Editor’s Note: You can also use the same Sinatra Quickstart described below through OpenShift Hub.

Create a Sinatra ruby gear or on the command line.

rhc app create mydocs sinatra ruby-2.0

The current sinatra-example is geared for ruby 1.9 current, https://github.com/openshift/sinatra-example. It could be modified to work with 2.0 but I will focus on 1.9 here.

rhc app create mydocs ruby-1.9 --from-code https://github.com/openshift/sinatra-example.git

You may or may not need to clone the project, it should auto-clone it unless there was a timeout.

rhc git-clone mydocs
cd mydocs

Set your environment up so the bundler won’t install dev dependencies.

rhc env set BUNDLE_WITHOUT=development -a mydocs

This gives us a base Sinatra project to work with. Now let’s add Asciidoctor to the mix.

Configure Ruby for Asciidoctor

Add the Asciidoctor gem and development gems to bundler and bundle. Your Gemfile should look like:

source 'https://rubygems.org'

gem 'sinatra'
gem 'asciidoctor'

group :development do
    gem 'guard'
    gem 'guard-shell'
    gem 'guard-livereload'
end

Now Install those new gems, this will also trigger a new bundle install when you push since the Gemfile.lock will change.

bundle install

Write an Asciidoc file

Create a folder for your Asciidoc files, let’s call it adocs.

mkdir adocs

Create an adocs/index.adoc file, open it up and paste in:

= Introduction
:linkcss:
:toc: left

Welcome to my documentation!

== Heading 1

=== Sub Heading 1

== Heading 2

=== Sub Heading 1

=== Sub Heading 2

Development and LiveReload

Create a Guardfile in the project root. The :safe => :unsafe is for the injection of asciidoctor.css into the html. This Guardfile will watch for changes to the index.adoc and compile it to the public dir.

require 'asciidoctor'

guard 'shell' do
  watch(/^adocs\/index\.adoc$/) {|m|
  Asciidoctor.convert_file(m[0], :to_dir => "public", :safe => :unsafe)
}
end

guard 'livereload' do
  watch(%r{^public\/.+\.(css|js|html)$})
end

Add public/index.html and public/asciidoctor.css to .gitignore as Asciidoctor will be invoked on push. The benefit to this setup is your generated html will not pollute git, it will be generated on push.
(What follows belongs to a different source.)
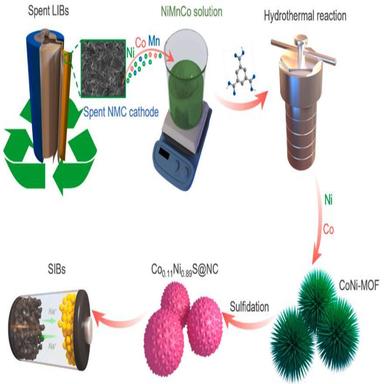
Illustration of the synthetic procedure of Co0.11Ni0.89S@NC from spent LIBs.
echo "public/index.html" >> .gitignore
echo "public/asciidoctor.css" >> .gitignore

Install the LiveReload browser extension then guard start http://asciidoctor.org/docs/editing-asciidoc-with-live-preview/

guard start

Click on the Live Reload icon in the browser, in the Guard console you should see:

[1] guard(main)> 13:30:31 - INFO - Browser connected.

Now you can live edit the index.adoc and see updates in the browser. You will need to navigate to the file in your browser. In my case I went to the url: file:///Users/smendenh/Projects/mydocs/public/index.html

Production

Add a .openshift/action_hooks/build file which will be responsible for invoking Asciidoctor to generate the html.
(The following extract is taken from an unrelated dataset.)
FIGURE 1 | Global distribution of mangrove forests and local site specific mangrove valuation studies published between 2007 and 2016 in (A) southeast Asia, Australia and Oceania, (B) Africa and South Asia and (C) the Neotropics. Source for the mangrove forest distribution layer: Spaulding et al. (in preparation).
mkdir -p .openshift/action_hooks
vim .openshift/action_hooks/build

#!/bin/bash

The contents of the .openshift/action_hooks/build file:

pushd $OPENSHIFT_REPO_DIR > /dev/null
bundle install --path ./vendor/bundle --without development
bundle exec ruby -C${OPENSHIFT_REPO_DIR} -rasciidoctor -e "Asciidoctor.convert_file('adocs/index.adoc', :to_dir => 'public', :safe => :unsafe)"
popd > /dev/null

Test it out!

Edit the adocs/index.adoc file, change anything.

 git commit -a -m "Simple update"
 git push

Wait for the push to finish then hit the openshift url for your gear in the browser and see your changes.
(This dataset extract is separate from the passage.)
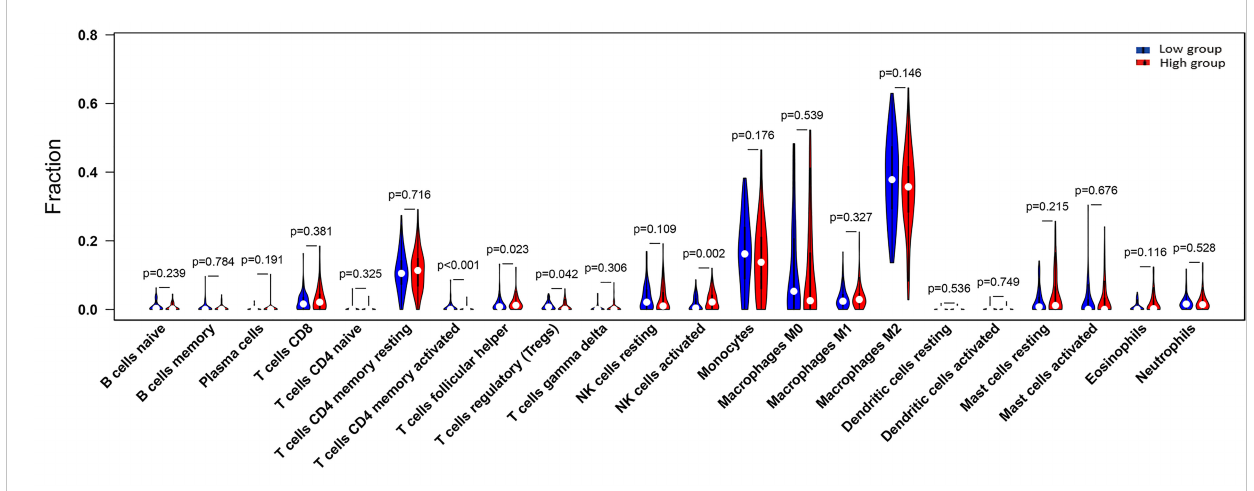
FIGURE 4 The proportion of 22 subpopulations of immune cells (T cells CD4 memory activated, T cells follicular helper, T cells regulatory (Tregs) and NK cells activated are main immune cells effected by GRN expression. Among them, T cells CD4 memory activated (p <0.001), T cells regulatory (Tregs) (p = 0.042) are decreased in high expression group compared with low expression group. In contrast, T cells follicular helper (p = 0.023), NK cells activated (p = 0.002) are increased in high expression group compared with low expression group; the blue is low GRN expression group and the red is high GRN expression group).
Other ideas for Asciidoctor on OpenShift

You can use Asciidoctor in many languages, be it Java, Ruby, Javascript, ect… Hooking in Asciidoctor to the Sinatra gear was simple and straight forward, the documentation on the Asciidoctor.org site was a fantastic help. There is around a 30 second delay in git push, that is minor, but if you wanted an even faster means of hosting an Asciidoctor based OpenShift gear you could use the Nginx gear and push the generated html. I’ve done that, and it is incredibly fast to push to and update.